Most real-time and near-real-time 3-D rendering is scanline rendering, which is basically a projection operation: vertices in 3-d space are converted to points on the 2-d film, then the pixels on the 2-d image are filled in with the appropriate color. That’s why the “project” operation is relevant to most rendering operations. The “extrude” operation is generally used only for projective texturing.

You might be thinking of ray-tracing, which is a form of rendering in which the points on the 2-d film are one-by-one extruded into the 3-d world, and then the appropriate color is computed for the pixel based on where the ray hits the scene in the world. Ray-tracing is extremely computationally intensive and is almost always reserved for non-real-time operations. Panda renders via scanline rendering, not ray-tracing.

If you want to render with your custom lens, you need to define it such that each 3-d ray projects only to a single point on the film.

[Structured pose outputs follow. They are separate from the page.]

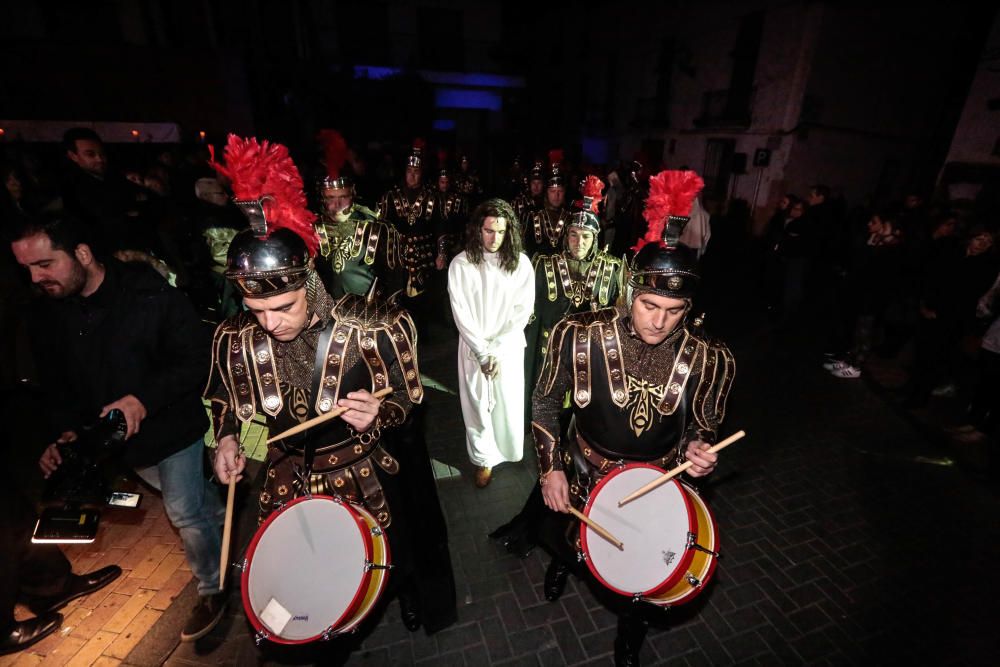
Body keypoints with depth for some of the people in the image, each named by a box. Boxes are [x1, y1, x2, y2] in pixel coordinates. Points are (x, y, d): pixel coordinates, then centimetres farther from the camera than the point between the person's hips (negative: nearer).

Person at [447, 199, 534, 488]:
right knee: (477, 405, 10)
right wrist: (482, 352, -13)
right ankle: (484, 458, 32)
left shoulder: (520, 263, -8)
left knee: (508, 402, 13)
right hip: (473, 348, 0)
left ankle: (508, 451, 40)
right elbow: (460, 313, -10)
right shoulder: (461, 263, -10)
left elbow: (522, 311, -8)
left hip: (509, 347, 1)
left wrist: (496, 349, -14)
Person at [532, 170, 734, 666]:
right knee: (562, 538, 29)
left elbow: (704, 425, -2)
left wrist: (700, 449, -24)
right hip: (583, 474, 1)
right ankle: (563, 559, 69)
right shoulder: (578, 335, -23)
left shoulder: (709, 359, -20)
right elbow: (546, 402, -9)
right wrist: (550, 468, -10)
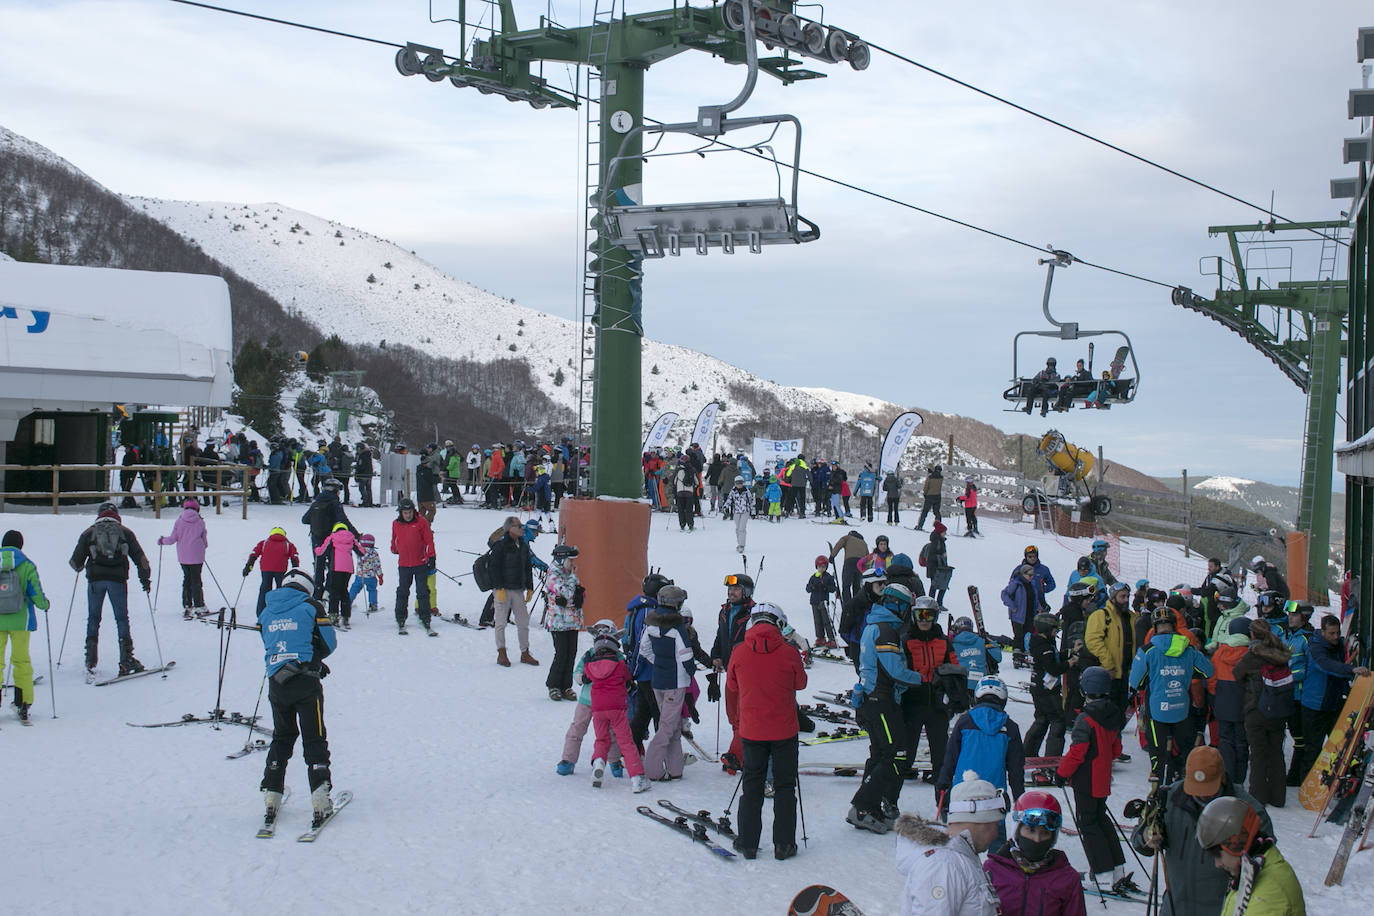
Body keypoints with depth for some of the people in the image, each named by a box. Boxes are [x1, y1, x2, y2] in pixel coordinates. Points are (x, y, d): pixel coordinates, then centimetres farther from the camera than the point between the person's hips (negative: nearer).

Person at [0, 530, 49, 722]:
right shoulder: (27, 566, -6)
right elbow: (36, 594, -6)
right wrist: (44, 604, 15)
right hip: (20, 620, 0)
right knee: (21, 660, 11)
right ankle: (23, 703, 13)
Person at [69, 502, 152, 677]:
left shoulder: (89, 533, 12)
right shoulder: (124, 532, 12)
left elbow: (76, 561, 9)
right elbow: (140, 557, 8)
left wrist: (79, 566, 32)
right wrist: (145, 578, 17)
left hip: (95, 579, 1)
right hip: (117, 579, -1)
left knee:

Whether you can use projective texturing as you describe depends, I suppose, on precisely what effect you are trying to achieve. In principle, what you describe is sensible, but it is limited in its utility.

David

Thanks a lot! Yes, what I know of 3D graphics is from ray-tracing and I was kind of hoping I could get away with that.

Actually, I’m thinking I can do the texture mapping outside of Panda—I’ve got the code already for doing it with Numpy and the rest of my project relies heavily on Python and Numpy anyway. So, for now, I’ll just try to render the scene in Panda, see how I can force it into an OpenCV image (ie. Numpy array), and then do texture mapping.